● TASK OBJECTIVE: Could every line below be transcribed exactly, with the pictures dropped?

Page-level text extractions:

────────────────────

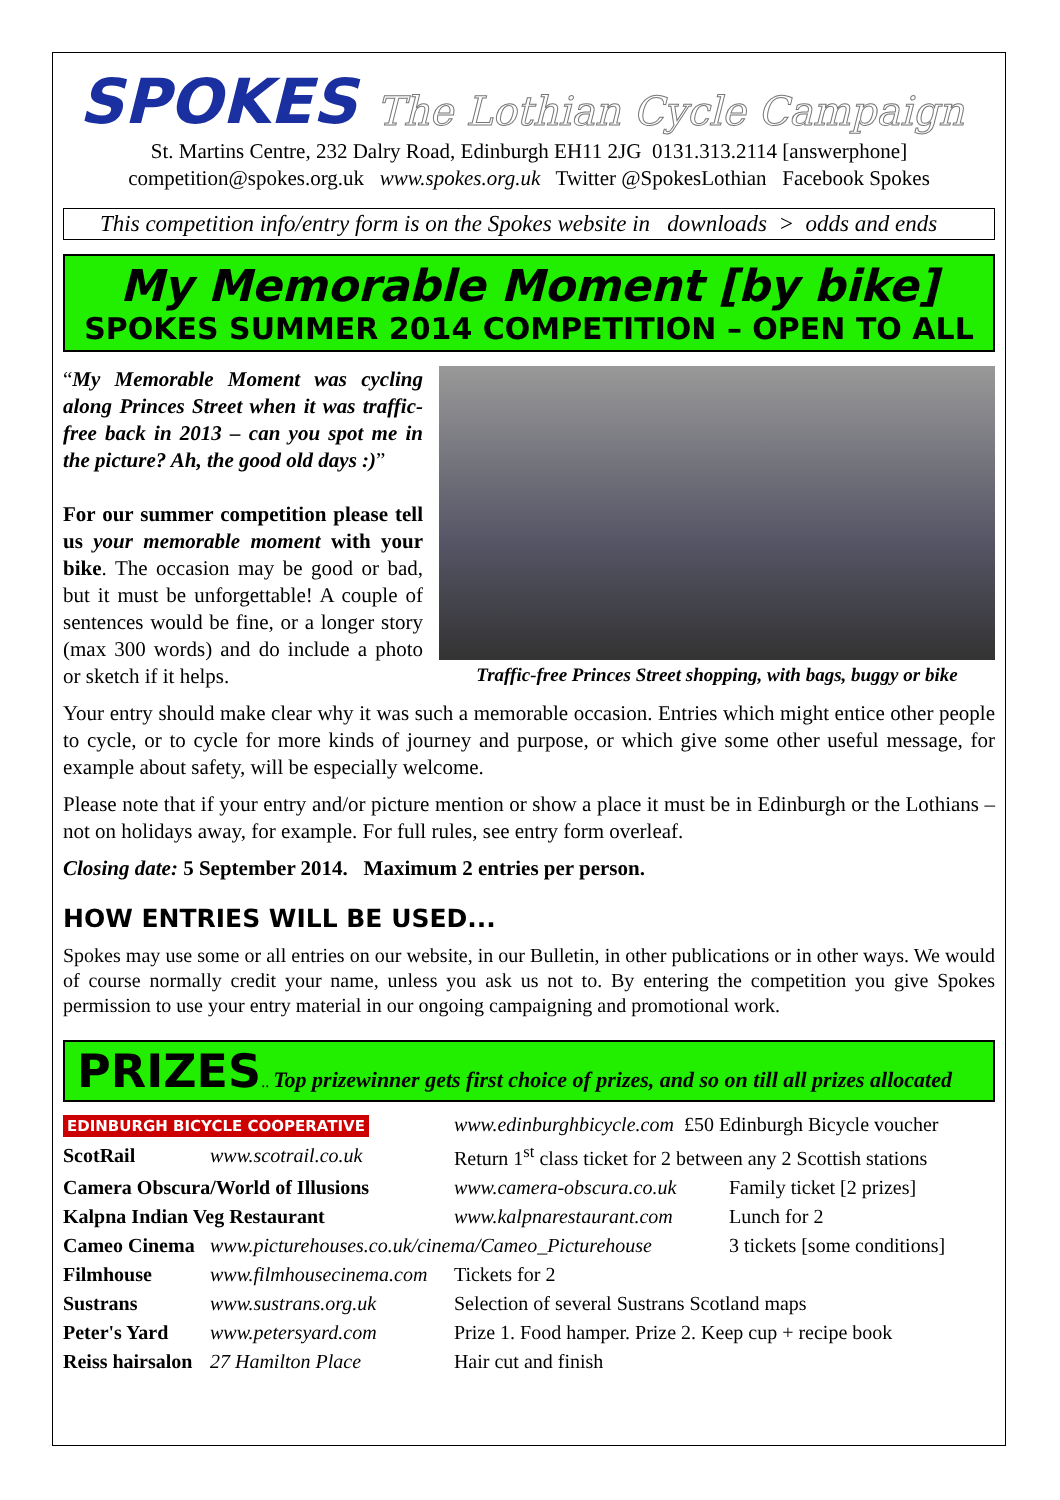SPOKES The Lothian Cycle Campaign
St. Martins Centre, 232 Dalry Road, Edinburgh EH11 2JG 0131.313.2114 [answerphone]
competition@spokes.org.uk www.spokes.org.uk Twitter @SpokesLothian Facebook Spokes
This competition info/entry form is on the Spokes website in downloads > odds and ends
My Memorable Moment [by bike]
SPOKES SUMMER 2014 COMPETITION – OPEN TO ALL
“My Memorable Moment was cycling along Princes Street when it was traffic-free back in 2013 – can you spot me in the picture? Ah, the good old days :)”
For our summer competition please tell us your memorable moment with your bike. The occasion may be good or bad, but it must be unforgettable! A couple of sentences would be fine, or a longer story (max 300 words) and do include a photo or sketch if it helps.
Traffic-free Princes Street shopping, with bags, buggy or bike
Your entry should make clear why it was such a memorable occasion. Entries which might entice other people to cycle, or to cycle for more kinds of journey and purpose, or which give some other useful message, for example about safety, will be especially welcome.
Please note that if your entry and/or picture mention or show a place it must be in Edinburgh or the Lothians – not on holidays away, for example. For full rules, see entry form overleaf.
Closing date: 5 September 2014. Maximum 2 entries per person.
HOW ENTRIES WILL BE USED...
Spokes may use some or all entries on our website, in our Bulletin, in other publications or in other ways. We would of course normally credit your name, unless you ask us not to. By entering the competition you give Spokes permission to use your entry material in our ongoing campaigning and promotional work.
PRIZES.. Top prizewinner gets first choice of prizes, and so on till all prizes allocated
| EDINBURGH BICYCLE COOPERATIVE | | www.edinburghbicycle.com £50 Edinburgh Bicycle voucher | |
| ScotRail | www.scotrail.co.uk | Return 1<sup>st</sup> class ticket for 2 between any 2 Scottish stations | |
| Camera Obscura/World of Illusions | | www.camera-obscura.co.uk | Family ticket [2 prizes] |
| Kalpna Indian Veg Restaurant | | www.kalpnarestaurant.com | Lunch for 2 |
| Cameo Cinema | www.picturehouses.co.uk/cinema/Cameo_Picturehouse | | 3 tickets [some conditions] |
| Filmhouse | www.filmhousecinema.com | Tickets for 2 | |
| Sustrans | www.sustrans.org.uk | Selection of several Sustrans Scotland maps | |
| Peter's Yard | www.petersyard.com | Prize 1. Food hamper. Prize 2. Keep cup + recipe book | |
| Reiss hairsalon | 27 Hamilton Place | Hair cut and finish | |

────────────────────

● OUTPUT BELOW:
SPOKES The Lothian Cycle Campaign
St. Martins Centre, 232 Dalry Road, Edinburgh EH11 2JG 0131.313.2114 [answerphone]
competition@spokes.org.uk www.spokes.org.uk Twitter @SpokesLothian Facebook Spokes
This competition info/entry form is on the Spokes website in downloads > odds and ends
My Memorable Moment [by bike]
SPOKES SUMMER 2014 COMPETITION – OPEN TO ALL
“My Memorable Moment was cycling along Princes Street when it was traffic-free back in 2013 – can you spot me in the picture? Ah, the good old days :)”
For our summer competition please tell us your memorable moment with your bike. The occasion may be good or bad, but it must be unforgettable! A couple of sentences would be fine, or a longer story (max 300 words) and do include a photo or sketch if it helps.
Traffic-free Princes Street shopping, with bags, buggy or bike
Your entry should make clear why it was such a memorable occasion. Entries which might entice other people to cycle, or to cycle for more kinds of journey and purpose, or which give some other useful message, for example about safety, will be especially welcome.
Please note that if your entry and/or picture mention or show a place it must be in Edinburgh or the Lothians – not on holidays away, for example. For full rules, see entry form overleaf.
Closing date: 5 September 2014. Maximum 2 entries per person.
HOW ENTRIES WILL BE USED...
Spokes may use some or all entries on our website, in our Bulletin, in other publications or in other ways. We would of course normally credit your name, unless you ask us not to. By entering the competition you give Spokes permission to use your entry material in our ongoing campaigning and promotional work.
PRIZES.. Top prizewinner gets first choice of prizes, and so on till all prizes allocated
| EDINBURGH BICYCLE COOPERATIVE | | www.edinburghbicycle.com £50 Edinburgh Bicycle voucher | |
| ScotRail | www.scotrail.co.uk | Return 1<sup>st</sup> class ticket for 2 between any 2 Scottish stations | |
| Camera Obscura/World of Illusions | | www.camera-obscura.co.uk | Family ticket [2 prizes] |
| Kalpna Indian Veg Restaurant | | www.kalpnarestaurant.com | Lunch for 2 |
| Cameo Cinema | www.picturehouses.co.uk/cinema/Cameo_Picturehouse | | 3 tickets [some conditions] |
| Filmhouse | www.filmhousecinema.com | Tickets for 2 | |
| Sustrans | www.sustrans.org.uk | Selection of several Sustrans Scotland maps | |
| Peter's Yard | www.petersyard.com | Prize 1. Food hamper. Prize 2. Keep cup + recipe book | |
| Reiss hairsalon | 27 Hamilton Place | Hair cut and finish | |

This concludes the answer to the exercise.